We will use the z-test for proportions to compute the test statistic. The formula for the z-test is:
z = (p - P) / sqrt((P * (1 - P)) / n)
Where:
- p is the sample proportion (proportion of workers satisfied in the sample)
- P is the hypothesized proportion (70% or 0.7 in this case)
- n is the sample size (150 workers)
Using the given values, we have:
p = 100 / 150 = 0.6667
P = 0.7
n = 150
Plugging these values into the formula, we get:
z = (0.6667 - 0.7) / sqrt((0.7 * (1 - 0.7)) / 150)
Step 4: Determine the critical value(s).
Since this is a two-tailed test, we need to find the critical value that corresponds to a significance level of 0.1/2 = 0.05 (divided by 2 because it's a two-tailed test).
Using a standard normal distribution table, we find that the critical z-value for a 0.05 significance level is approximately ±1.645.
Step 5: Make a decision.
If the calculated test statistic falls outside the range of the critical values, we reject the null hypothesis; otherwise, we fail to reject the null hypothesis.
Step 6: Calculate the p-value.
The p-value is the probability of obtaining a test statistic as extreme as (or more extreme than) the one calculated from the sample, assuming the null hypothesis is true.
In this case, since the alternative hypothesis is two-sided, we need to find the probability in both tails of the standard normal distribution.

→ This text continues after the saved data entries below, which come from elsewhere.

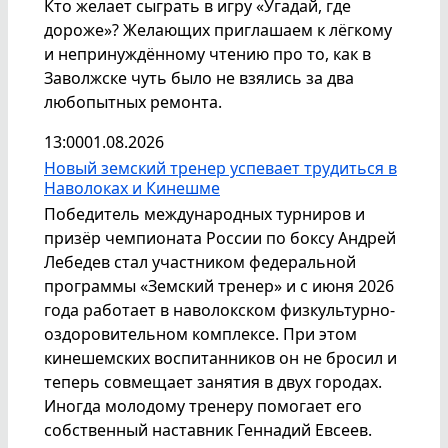
Кто желает сыграть в игру «Угадай, где
дороже»? Желающих приглашаем к лёгкому
и непринуждённому чтению про то, как в
Заволжске чуть было не взялись за два
любопытных ремонта.
13:00
01.08.2026
Новый земский тренер успевает трудиться в
Наволоках и Кинешме
Победитель международных турниров и
призёр чемпионата России по боксу Андрей
Лебедев стал участником федеральной
программы «Земский тренер» и с июня 2026
года работает в наволокском физкультурно-
оздоровительном комплексе. При этом
кинешемских воспитанников он не бросил и
теперь совмещает занятия в двух городах.
Иногда молодому тренеру помогает его
собственный наставник Геннадий Евсеев.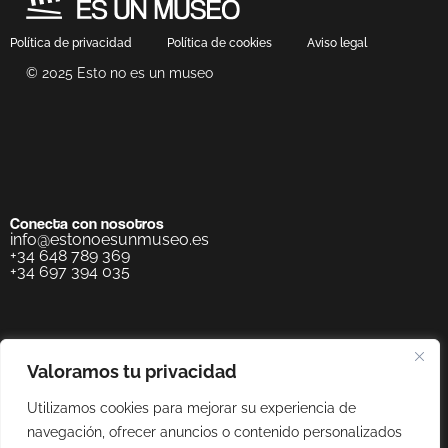
Política de privacidad
Política de cookies
Aviso legal
© 2025 Esto no es un museo
Conecta con nosotros
info@estonoesunmuseo.es
+34 648 789 369
+34 697 394 035
Valoramos tu privacidad
Utilizamos cookies para mejorar su experiencia de
navegación, ofrecer anuncios o contenido personalizados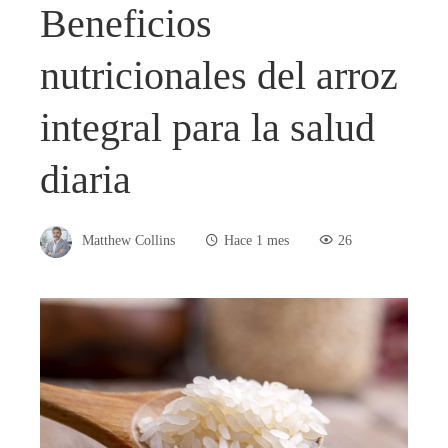
Beneficios
nutricionales del arroz
integral para la salud
diaria
Matthew Collins
Hace 1 mes
26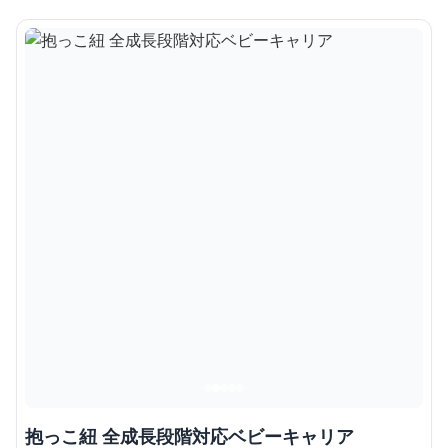
抱っこ紐 全成長段階対応ベビーキャリア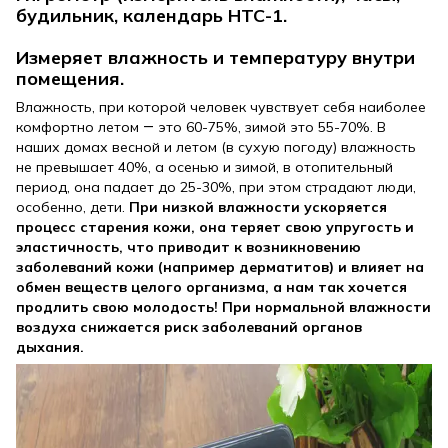
будильник, календарь НТС-1.
Измеряет влажность и температуру внутри
помещения.
Влажность, при которой человек чувствует себя наиболее
комфортно летом ― это 60-75%, зимой это 55-70%. В
наших домах весной и летом (в сухую погоду) влажность
не превышает 40%, а осенью и зимой, в отопительный
период, она падает до 25-30%, при этом страдают люди,
особенно, дети.
При низкой влажности ускоряется
процесс старения кожи, она теряет свою упругость и
эластичность, что приводит к возникновению
заболеваний кожи (например дерматитов) и влияет на
обмен веществ целого организма, а нам так хочется
продлить свою молодость! При нормальной влажности
воздуха снижается риск заболеваний органов
дыхания.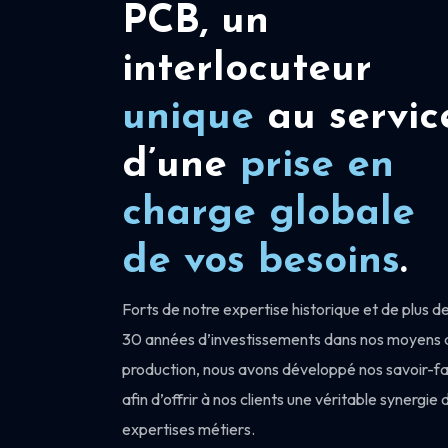
PCB, un
interlocuteur
unique
au servic
d’une
prise en
charge
globale
de vos besoins
.
Forts de notre expertise historique et de plus d
30 années d’investissements dans nos moyens 
production, nous avons développé nos savoir-fa
afin d’offrir à nos clients une véritable synergie 
expertises métiers.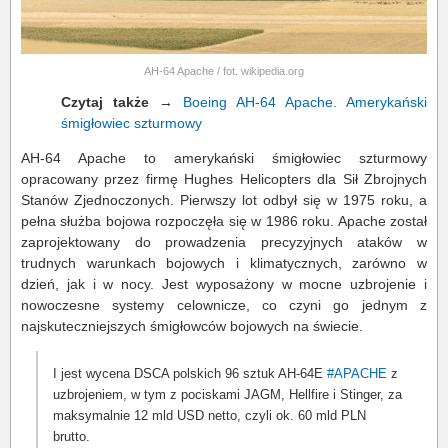
AH-64 Apache / fot. wikipedia.org
Czytaj także
→
Boeing AH-64 Apache. Amerykański
śmigłowiec szturmowy
AH-64 Apache to amerykański śmigłowiec szturmowy
opracowany przez firmę Hughes Helicopters dla Sił Zbrojnych
Stanów Zjednoczonych. Pierwszy lot odbył się w 1975 roku, a
pełna służba bojowa rozpoczęła się w 1986 roku. Apache został
zaprojektowany do prowadzenia precyzyjnych ataków w
trudnych warunkach bojowych i klimatycznych, zarówno w
dzień, jak i w nocy. Jest wyposażony w mocne uzbrojenie i
nowoczesne systemy celownicze, co czyni go jednym z
najskuteczniejszych śmigłowców bojowych na świecie.
I jest wycena DSCA polskich 96 sztuk AH-64E
#APACHE
z
uzbrojeniem, w tym z pociskami JAGM, Hellfire i Stinger, za
maksymalnie 12 mld USD netto, czyli ok. 60 mld PLN
brutto.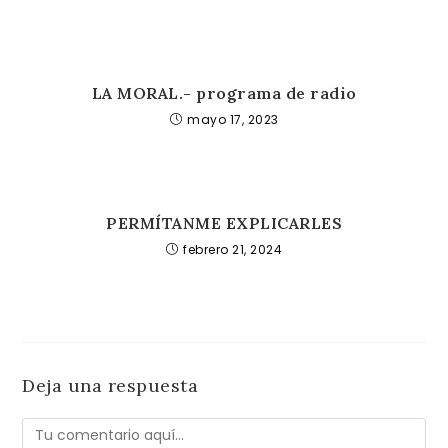
LA MORAL.- programa de radio
mayo 17, 2023
PERMÍTANME EXPLICARLES
febrero 21, 2024
Deja una respuesta
Comentario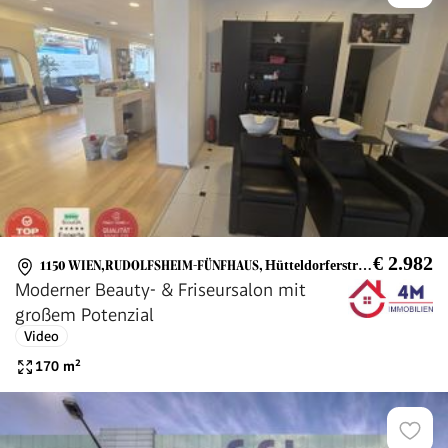
€ 2.982
1150 WIEN,RUDOLFSHEIM-FÜNFHAUS
,
Hütteldorferstraße
Moderner Beauty- & Friseursalon mit
großem Potenzial
Video
170
m²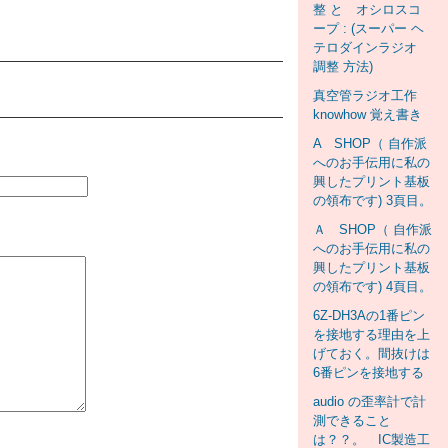
整 と オシロスコ
ープ : (スーパー ヘ
テロダインラジオ
調整 方法)
真空管ラジオ工作
knowhow 覚え書き
A SHOP（ 自作派
へのお手伝用に私の
興したプリント基板
の領布です) 3頁目。
Ａ SHOP（ 自作派
へのお手伝用に私の
興したプリント基板
の領布です) 4頁目。
6Z-DH3Aの1番ピン
を接地する理由を上
げておく。間抜けは
6番ピンを接地する
audio の歪率計で計
測できること
は？？。 IC製造工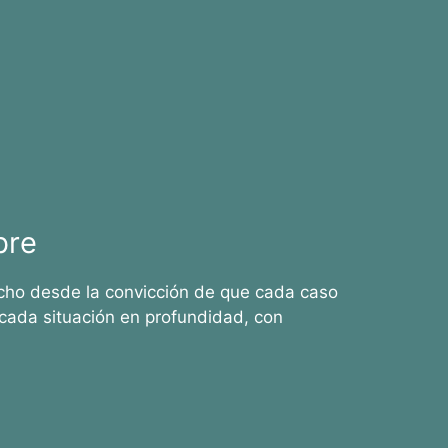
bre
cho desde la convicción de que cada caso
cada situación en profundidad, con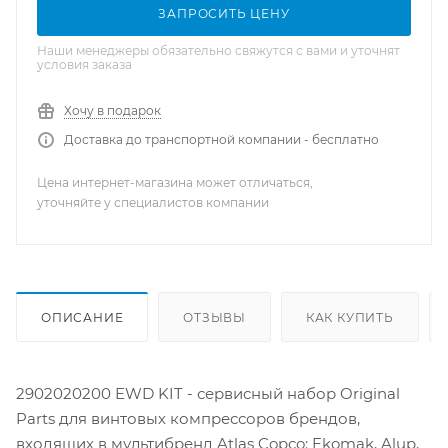
ЗАПРОСИТЬ ЦЕНУ
Наши менеджеры обязательно свяжутся с вами и уточнят
условия заказа
Хочу в подарок
Доставка до транспортной компании - бесплатно
Цена интернет-магазина может отличаться,
уточняйте у специалистов компании
ОПИСАНИЕ
ОТЗЫВЫ
КАК КУПИТЬ
2902020200 EWD KIT - сервисный набор Original
Parts для винтовых компрессоров брендов,
входящих в мультибренд Atlas Copco: Ekomak, Alup,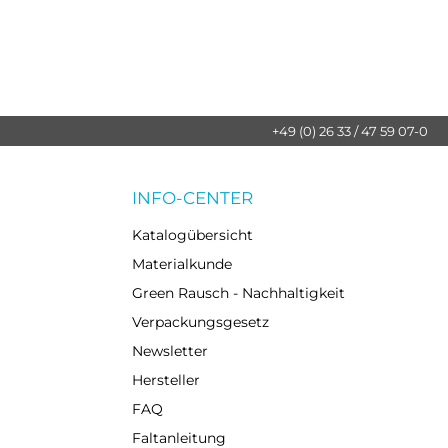
+49 (0) 26 33 / 47 59 07-0
INFO-CENTER
Katalogübersicht
Materialkunde
Green Rausch - Nachhaltigkeit
Verpackungsgesetz
Newsletter
Hersteller
FAQ
Faltanleitung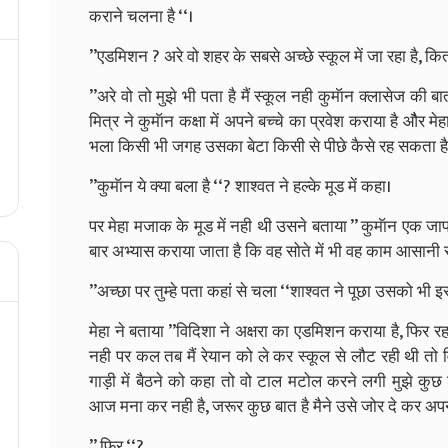
कराने चलना है ‘‘।
’’एडमिशन ? अरे वो शहर के सबसे अच्छे स्कूल में जा रहा है, क
’’अरे वो तो मुझे भी पता है मैं स्कूल नही कुमॅान क्लासेज की
मित्र ने कुमॅान कक्षा में अपने बच्चे का प्रवेश कराया है औैर 
भला किसी भी जगह उसका बेटा किसी से पीछे कैसे रह सकता ह
’’कुमॅान ये क्या बला है ‘‘? शाश्वत ने हल्के मूड में कहा।
पर मेहा मजाक के मूड में नही थी उसने बताया ’’ कुमॅान एक जाप
बार अभ्यास कराया जाता है कि वह सोते में भी वह काम आसानी स
’’अच्छा पर तुम्हे पता कहां से चला ‘‘शाश्वत ने पूछा उसको भी इस
मेहा ने बताया ’’विदिशा ने अक्षरा का एडमिशन कराया है, फिर रहस
नही पर कल तब मैं रेयान को ले कर स्कूल से लौट रही थी तो व
गाड़ी में बैठने को कहा तो वो टाल मटोल करने लगी मुझे कुछ
आज मना कर नही है, जरूर कुछ बात है मैने उसे जोर दे कर अपनी 
’’ फिर ‘‘?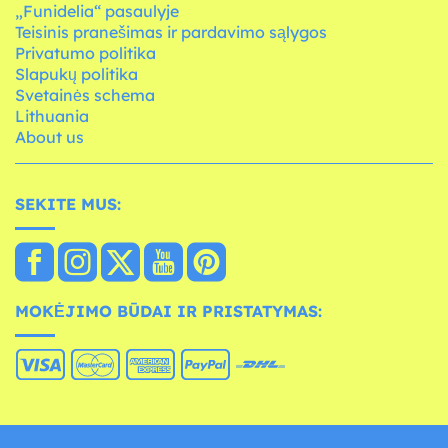
„Funidelia“ pasaulyje
Teisinis pranešimas ir pardavimo sąlygos
Privatumo politika
Slapukų politika
Svetainės schema
Lithuania
About us
SEKITE MUS:
MOKĖJIMO BŪDAI IR PRISTATYMAS: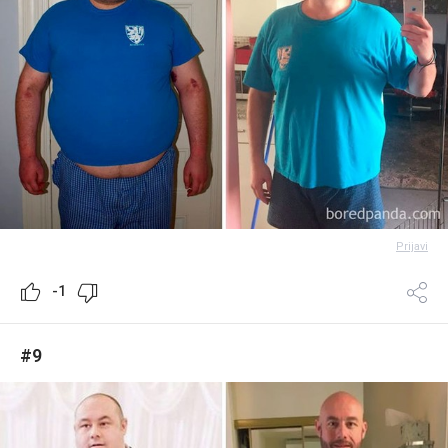
Prijavi
-1
#9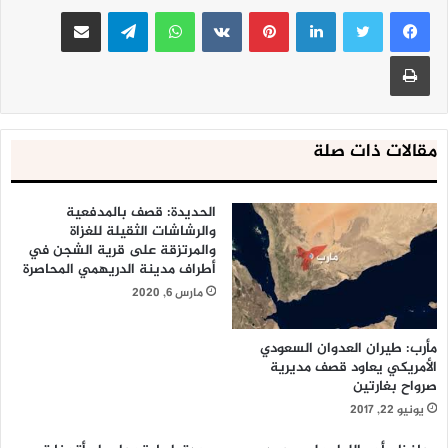
لينكدإن
بينتيريست
واتساب
تيلقرام
مشاركة عبر البريد
طباعة
مقالات ذات صلة
الحديدة: قصف بالمدفعية
والرشاشات الثقيلة للغزاة
والمرتزقة على قرية الشجن في
أطراف مدينة الدريهمي المحاصرة
مارس 6, 2020
مأرب: طيران العدوان السعودي
الأمريكي يعاود قصف مديرية
صرواح بغارتين
يونيو 22, 2017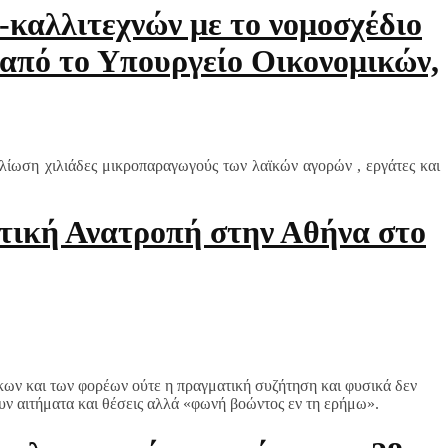
-καλλιτεχνών με το νομοσχέδιο
από το Υπουργείο Οικονομικών,
θλίωση χιλιάδες μικροπαραγωγούς των λαϊκών αγορών , εργάτες και
στική Ανατροπή στην Αθήνα στο
ίκων και των φορέων ούτε η πραγματική συζήτηση και φυσικά δεν
υν αιτήματα και θέσεις αλλά «φωνή βοώντος εν τη ερήμω».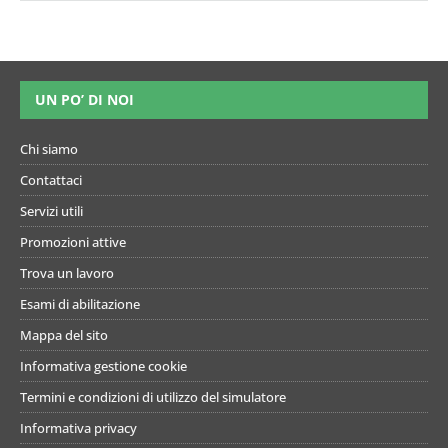
UN PO’ DI NOI
Chi siamo
Contattaci
Servizi utili
Promozioni attive
Trova un lavoro
Esami di abilitazione
Mappa del sito
Informativa gestione cookie
Termini e condizioni di utilizzo del simulatore
Informativa privacy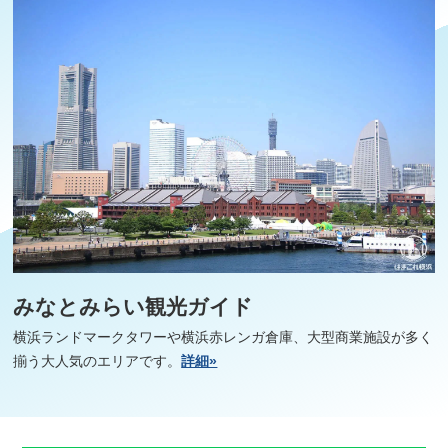
みなとみらい観光ガイド
横浜ランドマークタワーや横浜赤レンガ倉庫、大型商業施設が多く
揃う大人気のエリアです。
詳細»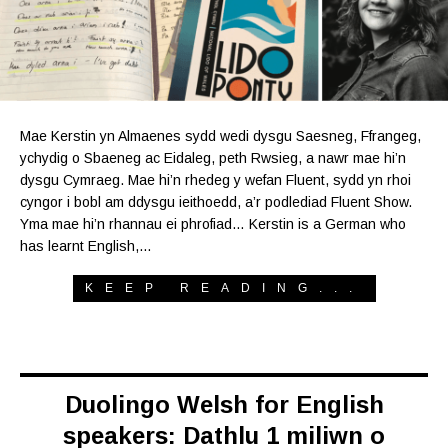
Mae Kerstin yn Almaenes sydd wedi dysgu Saesneg, Ffrangeg,
ychydig o Sbaeneg ac Eidaleg, peth Rwsieg, a nawr mae hi’n
dysgu Cymraeg. Mae hi’n rhedeg y wefan Fluent, sydd yn rhoi
cyngor i bobl am ddysgu ieithoedd, a’r podlediad Fluent Show.
Yma mae hi’n rhannau ei phrofiad… Kerstin is a German who
has learnt English,…
KEEP READING...
Duolingo Welsh for English
speakers: Dathlu 1 miliwn o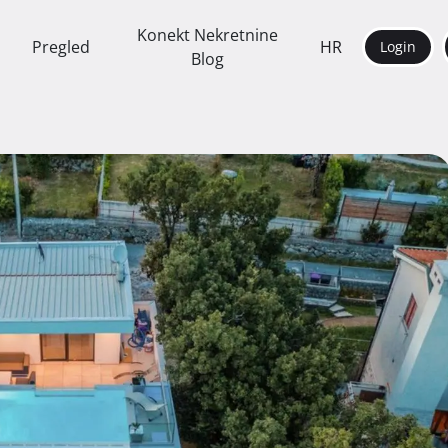
Konekt Nekretnine
Pregled
HR
Login
Blog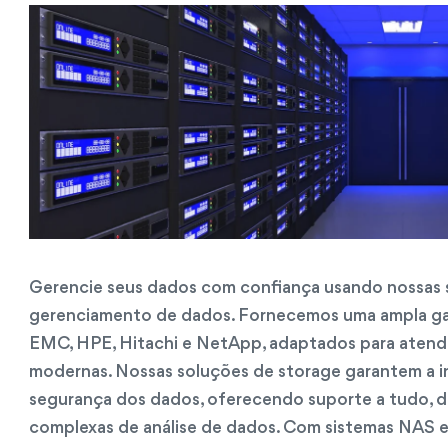
Gerencie seus dados com confiança usando nossas 
gerenciamento de dados. Fornecemos uma ampla ga
EMC, HPE, Hitachi e NetApp, adaptados para atend
modernas. Nossas soluções de storage garantem a int
segurança dos dados, oferecendo suporte a tudo, d
complexas de análise de dados. Com sistemas NAS 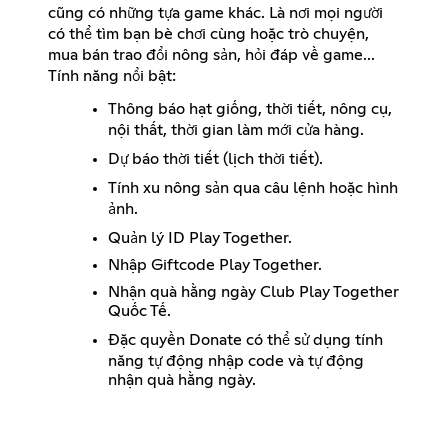
cũng có những tựa game khác. Là nơi mọi người
có thể tìm bạn bè chơi cùng hoặc trò chuyện,
mua bán trao đổi nông sản, hỏi đáp về game...
Tính năng nổi bật:
Thông báo hạt giống, thời tiết, nông cụ,
nội thất, thời gian làm mới cửa hàng.
Dự báo thời tiết (lịch thời tiết).
Tính xu nông sản qua câu lệnh hoặc hình
ảnh.
Quản lý ID Play Together.
Nhập Giftcode Play Together.
Nhận quà hằng ngày Club Play Together
Quốc Tế.
Đặc quyền Donate có thể sử dụng tính
năng tự động nhập code và tự động
nhận quà hằng ngày.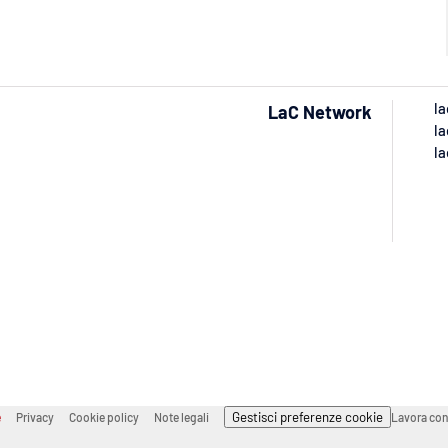
la
LaC Network
la
la
Gestisci preferenze cookie
e
Privacy
Cookie policy
Note legali
Lavora con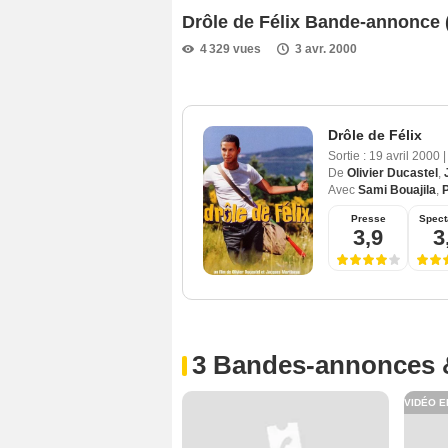
Drôle de Félix Bande-annonce 
4 329 vues
3 avr. 2000
Drôle de Félix
Sortie :
19 avril 2000
|
De
Olivier Ducastel
,
Avec
Sami Bouajila
,
Presse
Spect
3,9
3
3 Bandes-annonces 
VIDÉO E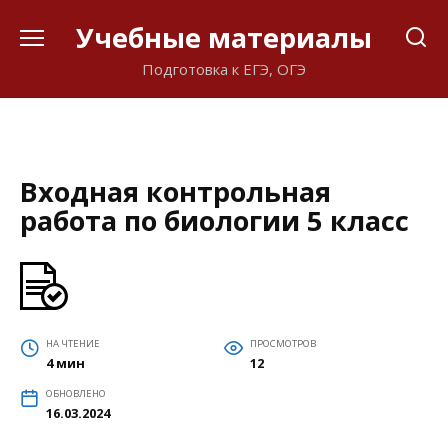
Перейти
Учебные материалы
к
содержанию
Подготовка к ЕГЭ, ОГЭ
Входная контрольная
работа по биологии 5 класс
НА ЧТЕНИЕ
ПРОСМОТРОВ
4 мин
12
ОБНОВЛЕНО
16.03.2024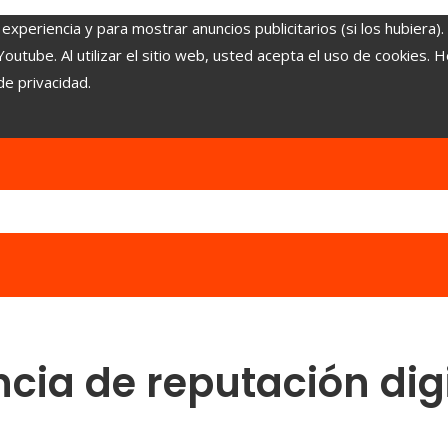
experiencia y para mostrar anuncios publicitarios (si los hubiera)
tube. Al utilizar el sitio web, usted acepta el uso de cookies. 
de privacidad.
ncia de reputación dig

The p-value is calculated as 2 multiplied by the probability of obtaining a z-value as extreme as the calculated test statistic.
Step 7: Make a conclusion.
- If the p-value is less than the significance level (0.1), we reject the null hypothesis.
- If the p-value is greater than or equal to the significance level, we fail to reject the null hypothesis.
Note: The calculated p-value will depend on the specific test statistic obtained in Step 3.
By following this procedure, you can now test the claim using the given information.